====== Dados desta tarefa ======

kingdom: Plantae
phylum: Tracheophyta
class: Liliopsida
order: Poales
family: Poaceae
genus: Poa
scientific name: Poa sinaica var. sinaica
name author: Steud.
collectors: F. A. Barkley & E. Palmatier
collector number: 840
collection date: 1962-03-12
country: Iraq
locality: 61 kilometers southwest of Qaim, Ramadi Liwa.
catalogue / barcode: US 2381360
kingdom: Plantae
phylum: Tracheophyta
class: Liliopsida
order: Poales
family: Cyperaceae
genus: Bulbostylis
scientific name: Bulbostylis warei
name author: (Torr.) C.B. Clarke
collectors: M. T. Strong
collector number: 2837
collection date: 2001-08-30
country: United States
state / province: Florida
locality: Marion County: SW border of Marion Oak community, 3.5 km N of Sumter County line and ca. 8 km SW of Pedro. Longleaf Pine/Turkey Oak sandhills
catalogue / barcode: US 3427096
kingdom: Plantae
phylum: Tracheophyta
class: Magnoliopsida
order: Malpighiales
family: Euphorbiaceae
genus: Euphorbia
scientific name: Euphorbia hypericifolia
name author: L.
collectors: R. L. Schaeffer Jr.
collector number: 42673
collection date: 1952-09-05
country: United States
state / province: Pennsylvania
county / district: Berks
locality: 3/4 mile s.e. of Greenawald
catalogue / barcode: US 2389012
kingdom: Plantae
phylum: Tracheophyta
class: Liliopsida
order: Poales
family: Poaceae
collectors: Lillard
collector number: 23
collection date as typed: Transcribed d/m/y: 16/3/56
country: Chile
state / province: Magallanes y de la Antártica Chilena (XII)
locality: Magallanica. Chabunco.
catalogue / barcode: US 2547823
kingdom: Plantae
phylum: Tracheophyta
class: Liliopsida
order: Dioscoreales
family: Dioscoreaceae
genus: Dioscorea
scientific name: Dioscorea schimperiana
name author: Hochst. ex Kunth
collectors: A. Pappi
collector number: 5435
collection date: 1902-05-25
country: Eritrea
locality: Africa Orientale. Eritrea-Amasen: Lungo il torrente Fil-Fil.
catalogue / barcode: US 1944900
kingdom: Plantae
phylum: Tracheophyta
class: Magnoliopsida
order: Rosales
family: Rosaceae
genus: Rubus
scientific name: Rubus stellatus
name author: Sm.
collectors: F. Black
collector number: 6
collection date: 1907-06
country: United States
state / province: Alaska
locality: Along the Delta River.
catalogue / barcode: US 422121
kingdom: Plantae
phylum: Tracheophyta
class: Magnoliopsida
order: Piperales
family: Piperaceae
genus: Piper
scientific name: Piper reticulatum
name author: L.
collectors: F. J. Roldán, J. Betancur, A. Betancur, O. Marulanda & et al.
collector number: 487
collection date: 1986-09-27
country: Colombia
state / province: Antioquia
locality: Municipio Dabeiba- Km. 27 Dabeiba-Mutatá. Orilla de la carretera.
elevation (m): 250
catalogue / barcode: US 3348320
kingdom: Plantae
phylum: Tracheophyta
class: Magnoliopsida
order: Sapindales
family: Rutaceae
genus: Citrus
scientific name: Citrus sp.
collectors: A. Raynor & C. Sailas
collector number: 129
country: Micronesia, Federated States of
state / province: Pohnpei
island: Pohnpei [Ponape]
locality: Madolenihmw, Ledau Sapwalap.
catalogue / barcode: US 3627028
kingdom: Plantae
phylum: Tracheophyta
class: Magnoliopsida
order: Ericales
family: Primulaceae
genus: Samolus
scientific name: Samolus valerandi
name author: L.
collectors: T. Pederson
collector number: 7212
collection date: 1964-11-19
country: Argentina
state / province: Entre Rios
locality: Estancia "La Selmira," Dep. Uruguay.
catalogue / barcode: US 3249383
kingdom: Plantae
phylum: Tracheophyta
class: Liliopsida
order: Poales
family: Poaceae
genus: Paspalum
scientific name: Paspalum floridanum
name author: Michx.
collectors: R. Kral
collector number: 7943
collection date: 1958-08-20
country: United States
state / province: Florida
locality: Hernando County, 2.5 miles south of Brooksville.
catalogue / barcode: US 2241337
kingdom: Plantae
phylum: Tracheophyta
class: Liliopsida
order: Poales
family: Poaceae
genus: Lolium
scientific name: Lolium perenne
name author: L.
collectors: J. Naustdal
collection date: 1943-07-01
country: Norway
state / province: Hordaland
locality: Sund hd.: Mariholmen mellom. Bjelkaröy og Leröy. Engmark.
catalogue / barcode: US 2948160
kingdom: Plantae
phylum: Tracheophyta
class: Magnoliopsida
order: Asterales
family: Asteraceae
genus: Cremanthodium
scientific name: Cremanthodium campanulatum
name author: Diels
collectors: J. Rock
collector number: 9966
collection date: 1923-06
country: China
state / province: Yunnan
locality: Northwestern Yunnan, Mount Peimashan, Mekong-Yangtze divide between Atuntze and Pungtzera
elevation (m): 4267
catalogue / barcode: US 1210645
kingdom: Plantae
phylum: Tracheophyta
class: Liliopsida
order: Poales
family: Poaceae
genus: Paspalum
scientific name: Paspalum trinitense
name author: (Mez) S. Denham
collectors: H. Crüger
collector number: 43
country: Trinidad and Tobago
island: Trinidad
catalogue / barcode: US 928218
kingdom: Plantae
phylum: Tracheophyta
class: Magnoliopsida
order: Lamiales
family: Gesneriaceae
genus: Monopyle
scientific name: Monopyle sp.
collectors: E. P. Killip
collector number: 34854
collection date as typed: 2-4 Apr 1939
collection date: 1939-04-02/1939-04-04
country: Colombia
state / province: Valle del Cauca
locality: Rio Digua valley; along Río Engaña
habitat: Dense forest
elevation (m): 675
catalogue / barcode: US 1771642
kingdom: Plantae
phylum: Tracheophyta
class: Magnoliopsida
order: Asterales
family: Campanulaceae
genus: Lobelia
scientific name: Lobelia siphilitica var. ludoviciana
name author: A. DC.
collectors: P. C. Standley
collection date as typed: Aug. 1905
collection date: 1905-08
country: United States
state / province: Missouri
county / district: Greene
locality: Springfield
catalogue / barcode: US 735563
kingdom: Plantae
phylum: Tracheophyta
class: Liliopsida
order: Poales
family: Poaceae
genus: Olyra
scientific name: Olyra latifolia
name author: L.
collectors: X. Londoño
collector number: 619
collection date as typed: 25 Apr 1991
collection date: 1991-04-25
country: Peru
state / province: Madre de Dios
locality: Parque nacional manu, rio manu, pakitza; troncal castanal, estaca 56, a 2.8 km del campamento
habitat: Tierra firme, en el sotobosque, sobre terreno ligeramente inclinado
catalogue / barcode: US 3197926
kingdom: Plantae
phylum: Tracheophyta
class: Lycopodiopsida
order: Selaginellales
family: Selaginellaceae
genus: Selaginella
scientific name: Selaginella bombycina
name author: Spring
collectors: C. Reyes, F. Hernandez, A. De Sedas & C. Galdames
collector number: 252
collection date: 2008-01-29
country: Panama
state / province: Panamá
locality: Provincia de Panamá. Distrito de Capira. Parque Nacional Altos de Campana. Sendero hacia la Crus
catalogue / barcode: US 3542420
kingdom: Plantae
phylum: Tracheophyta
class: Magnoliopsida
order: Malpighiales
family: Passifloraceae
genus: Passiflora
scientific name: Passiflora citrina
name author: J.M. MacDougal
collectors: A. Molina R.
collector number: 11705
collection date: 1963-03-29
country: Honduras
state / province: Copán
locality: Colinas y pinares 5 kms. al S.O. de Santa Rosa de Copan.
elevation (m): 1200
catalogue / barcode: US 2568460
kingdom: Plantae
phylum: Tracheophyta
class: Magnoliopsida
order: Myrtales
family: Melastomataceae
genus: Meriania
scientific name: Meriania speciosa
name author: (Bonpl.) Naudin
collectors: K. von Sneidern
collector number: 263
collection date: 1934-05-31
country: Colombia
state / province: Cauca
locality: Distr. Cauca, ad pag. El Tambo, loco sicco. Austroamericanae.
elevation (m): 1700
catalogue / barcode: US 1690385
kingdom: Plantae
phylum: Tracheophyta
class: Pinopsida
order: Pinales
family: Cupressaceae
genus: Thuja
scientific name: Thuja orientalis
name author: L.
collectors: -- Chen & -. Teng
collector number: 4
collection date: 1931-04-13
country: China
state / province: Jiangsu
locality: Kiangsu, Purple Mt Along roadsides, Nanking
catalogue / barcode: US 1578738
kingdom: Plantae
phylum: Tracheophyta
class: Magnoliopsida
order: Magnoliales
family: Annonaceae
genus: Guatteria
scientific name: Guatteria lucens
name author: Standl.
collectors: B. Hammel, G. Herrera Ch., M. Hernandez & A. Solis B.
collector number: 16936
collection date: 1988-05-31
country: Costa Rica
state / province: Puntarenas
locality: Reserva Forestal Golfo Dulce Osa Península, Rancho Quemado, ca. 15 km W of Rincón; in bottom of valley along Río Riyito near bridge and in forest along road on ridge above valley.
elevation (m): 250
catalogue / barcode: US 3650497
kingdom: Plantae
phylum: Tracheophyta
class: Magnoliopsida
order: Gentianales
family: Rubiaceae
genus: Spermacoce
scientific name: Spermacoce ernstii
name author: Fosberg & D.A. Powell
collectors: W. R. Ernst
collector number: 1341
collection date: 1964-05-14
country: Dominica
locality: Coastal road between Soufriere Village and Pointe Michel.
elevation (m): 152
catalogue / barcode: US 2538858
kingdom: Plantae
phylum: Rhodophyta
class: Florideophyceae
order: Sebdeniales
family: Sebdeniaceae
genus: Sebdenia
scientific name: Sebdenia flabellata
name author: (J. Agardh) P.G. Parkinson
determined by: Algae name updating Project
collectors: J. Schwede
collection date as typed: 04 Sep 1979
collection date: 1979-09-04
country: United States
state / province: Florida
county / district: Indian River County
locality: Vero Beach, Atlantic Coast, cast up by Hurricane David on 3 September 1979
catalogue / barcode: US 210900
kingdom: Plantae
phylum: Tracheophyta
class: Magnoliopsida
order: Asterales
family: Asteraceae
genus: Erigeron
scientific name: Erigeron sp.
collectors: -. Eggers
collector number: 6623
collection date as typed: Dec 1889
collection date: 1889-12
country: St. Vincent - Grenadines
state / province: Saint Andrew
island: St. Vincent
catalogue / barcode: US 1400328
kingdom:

======

### Enunciado do exercício
Reproduza sem nenhuma alteração o trecho da listagem que vai da linha que contém "catalogue / barcode: US 3197926" até a linha que contém "collector number: 11705", incluindo ambas.

### Resposta do exercício
catalogue / barcode: US 3197926
kingdom: Plantae
phylum: Tracheophyta
class: Lycopodiopsida
order: Selaginellales
family: Selaginellaceae
genus: Selaginella
scientific name: Selaginella bombycina
name author: Spring
collectors: C. Reyes, F. Hernandez, A. De Sedas & C. Galdames
collector number: 252
collection date: 2008-01-29
country: Panama
state / province: Panamá
locality: Provincia de Panamá. Distrito de Capira. Parque Nacional Altos de Campana. Sendero hacia la Crus
catalogue / barcode: US 3542420
kingdom: Plantae
phylum: Tracheophyta
class: Magnoliopsida
order: Malpighiales
family: Passifloraceae
genus: Passiflora
scientific name: Passiflora citrina
name author: J.M. MacDougal
collectors: A. Molina R.
collector number: 11705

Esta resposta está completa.